In the case of T2 Partners, this is the first time we've ever been long a stock that we were once short. Sometimes the shorts are wrong, especially when the story around a company changes and becomes more attractive over time, which we believe to be the case here. First some history. Fairfax was started in 1985 by its current CEO, Prem Watsa, and expanded rapidly by buying beatendown property and casualty (P&C) insurers on the cheap and then improving their core operations and investment results. This formula proved extraordinarily successful: from 1985 to 1998, Fairfax compounded book value per share at more than 40% per year, while the stock rose nearly 50% per year. Beginning in 1998, however, Fairfax suffered a series of calamities that nearly sunk the company. It doubled its size with two ill-fated acquisitions of U.S. insurance companies, Crum & Forster and TIG Holdings, just as the P&C insurance industry entered one of its worst cyclical downturns ever, from 1998 to 2001.
It also soon became clear that both TIG and Crum & Forster were significantly under-reserved, as growing claims for asbestos and workers compensation turned out to be far worse than originally expected. Then came 9/11 and, a few years later, the terrible hurricane seasons of 2004 and 2005, which hammered Fairfax along with its peers. The resulting losses, combined with a complex corporate structure and a CEO who rarely spoke to the media, analysts or shareholders, led short sellers to Fairfax's door. Soon after the company debuted on the NYSE in late 2002, the total number of shares sold short swelled to two million, and it's stayed around that level ever since.
According to shortsqueeze.com, as of August 29, 2007, 10.7% of Fairfax's float was sold short, equal to 28 days of average trading volume. "We think this is a zero," veteran short seller Jim Chanos, President of Kynikos Associates, declared of Fairfax in the July 29, 2005 issue of Value Investor Insight. That was a great call for about a year, as the shares sank below $100, but they have since rebounded, currently trading near $205. The absence of major hurricane activity since 2005 has been a well-timed bless-ing to Fairfax, given that another record hurricane year might have put the company under. But hard pricing following the 2005 hurricanes led to record premiums for Fairfax of $6.8 billion last year and the company earned a net profit of $227.5 million.
In fact, excluding a non-cash (and non-economic) accounting charge, Fairfax had a monster year – net income would have been over $630 million, and return on equity would have been 22.8%. As its performance has improved, the company has also made significant strides in deleveraging its balance sheet, extending maturities on existing debt and simplifying what had become an overly complex corporate structure that served as fuel for the short sellers' suspicions.
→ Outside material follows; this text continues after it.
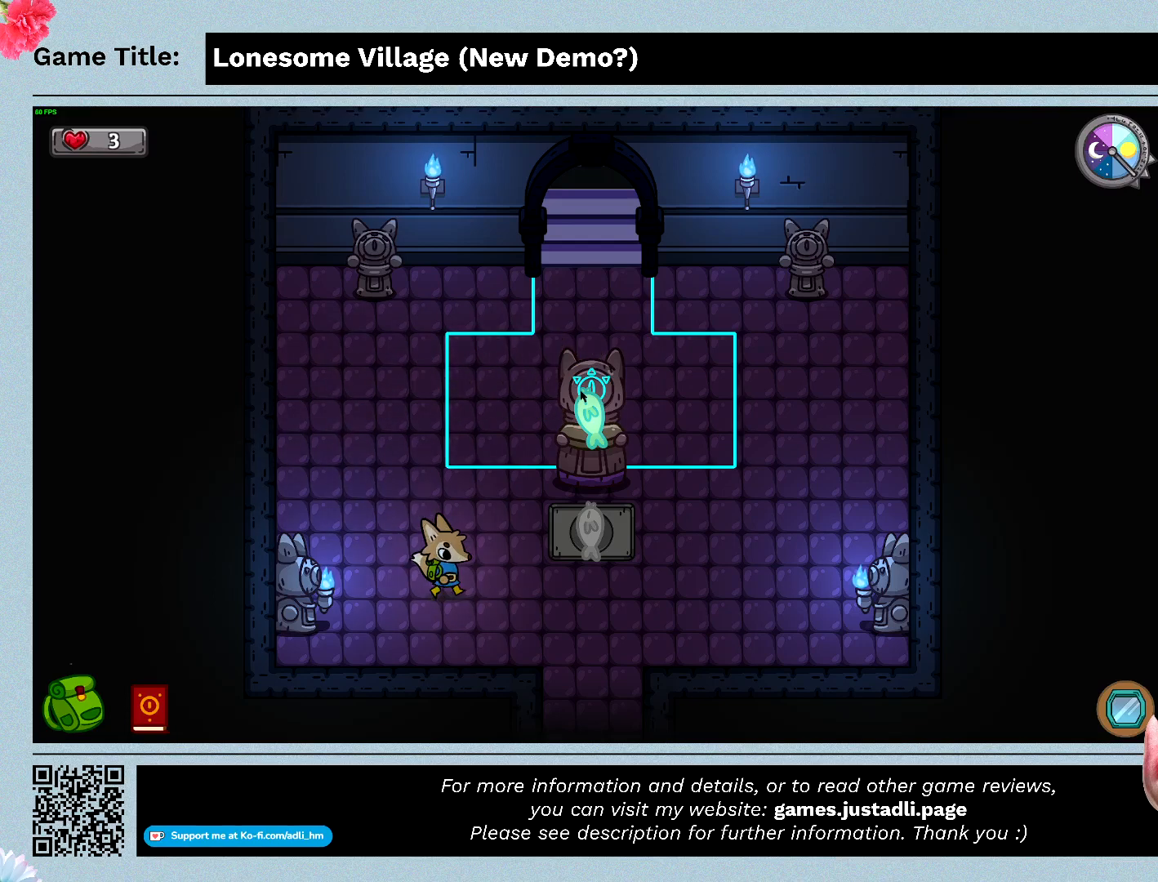
{"keys": ["d", "s"], "mouse": [], "events": []}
Today, the short thesis that seemed plausible two years ago no longer appears as convincing. In particular, it does not appear that one key pillar of the short thesis – that throughout the 1990s Fairfax overpaid for a range of bad insurers that are destined to be chronic moneylosers – is an accurate explanation for Fairfax's poor performance from 1998 to 2005. Rather, it appears that two bad acquisitions (Crum & Forster and TIG) and some bad luck were the culprits, and that those problems have now for the most part been fixed.
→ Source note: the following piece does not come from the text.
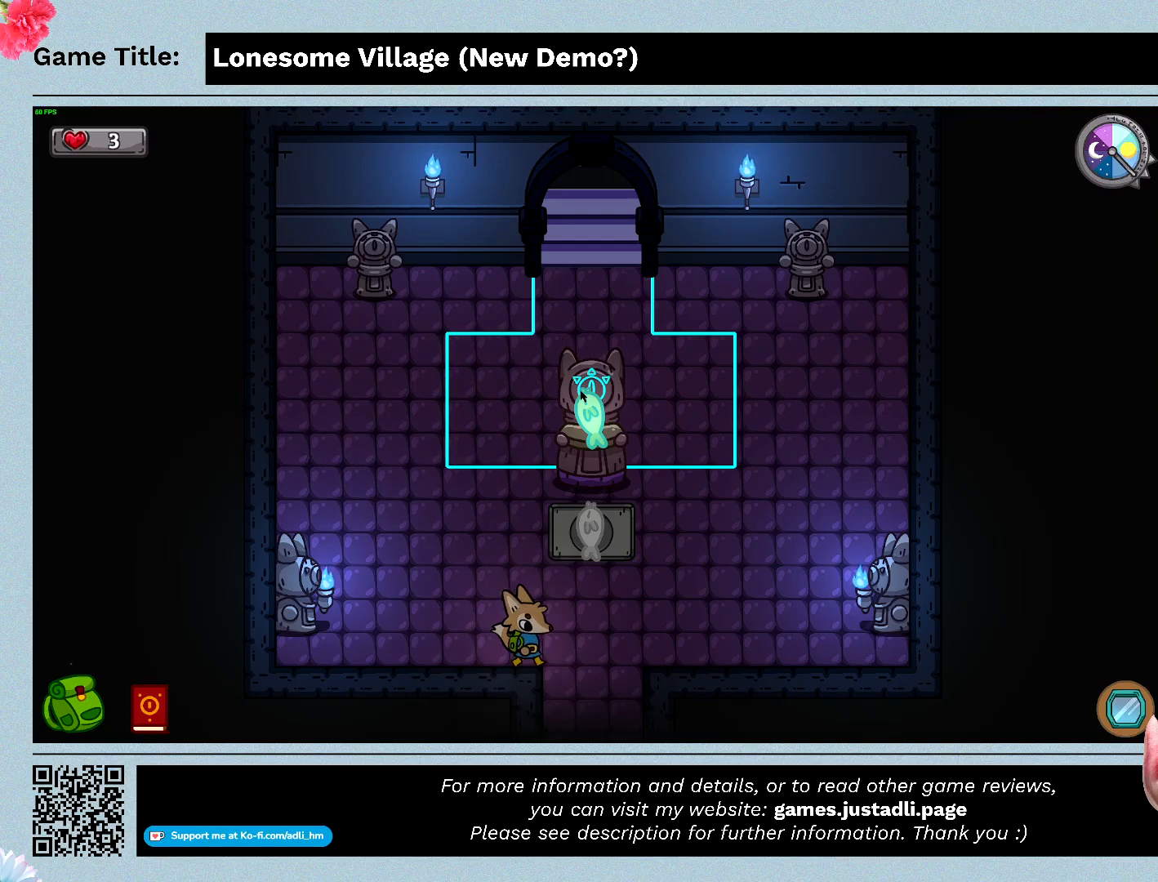
{"keys": ["d", "s"], "mouse": [], "events": []}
For comparison, consider another large insurance-company acquisition made with richly priced stock by a well-known value investor at roughly the same time: the acquisition of General Re by Warren Buffett's Berkshire Hathaway. While Gen Re was not as broken as C&F and TIG, it nevertheless lost billions of dollars – yet now has finally returned to health. Similarly, Fairfax's underwriting businesses now appear to be in good shape. Its overall cost of float has been negative in three of the past five years (2003, 2004 and 2006) and even C&F is now consistently posting underwriting profits. Approximately 74% of Fairfax's equity value is represented by its ownership in two publicly traded subsidiaries, Northbridge and Odyssey Re, both high quality operations that trade at meaningful premiums to book value. Fairfax's runoff operations, including TIG, reinsurer Sphere Drake and other historical underwriting liabilities, have been worked down steadily over the past several years. Reinsurance receivables, the collectability of which was a big part of the short thesis, have been significantly reduced, and much of the remainder is with highly credit worthy counterparties.
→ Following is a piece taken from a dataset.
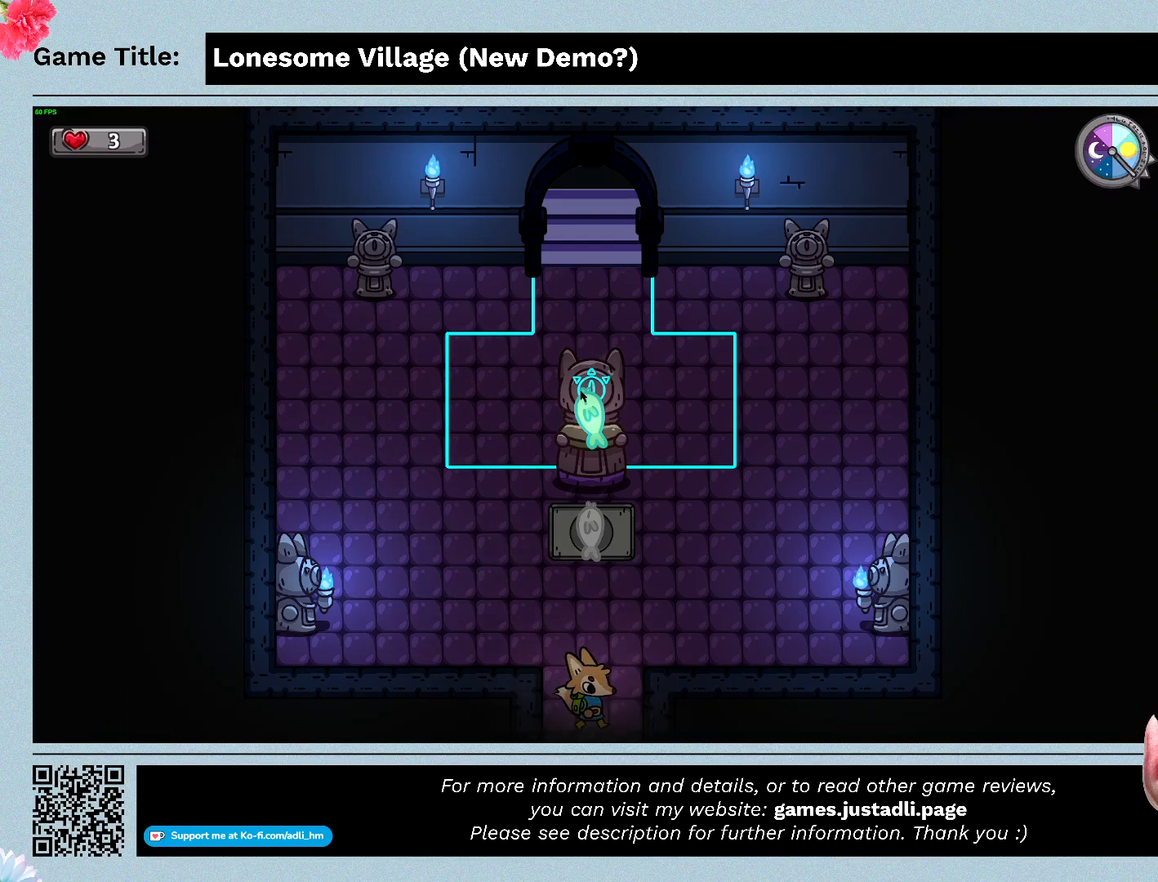
{"keys": ["d", "s"], "mouse": [], "events": []}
The holding company is no longer highly leveraged – Fairfax had just over $750 million in cash and total debt of $1.1 billion at the parent company level as of June 30. Virtually none of the debt matures before 2012, and none of it is callable bank debt. In short, then, an investor in Fairfax at the current price gets a diverse collection of high-quality insurance businesses that appear positioned to once again compound per-share book value at a meaningful clip – its internal target is at least 15% per year over time – all at a slight premium to stated book value. In Prem Watsa, shareholders are represented by an ethical and shareholder-oriented CEO with proven capital-allocation skills.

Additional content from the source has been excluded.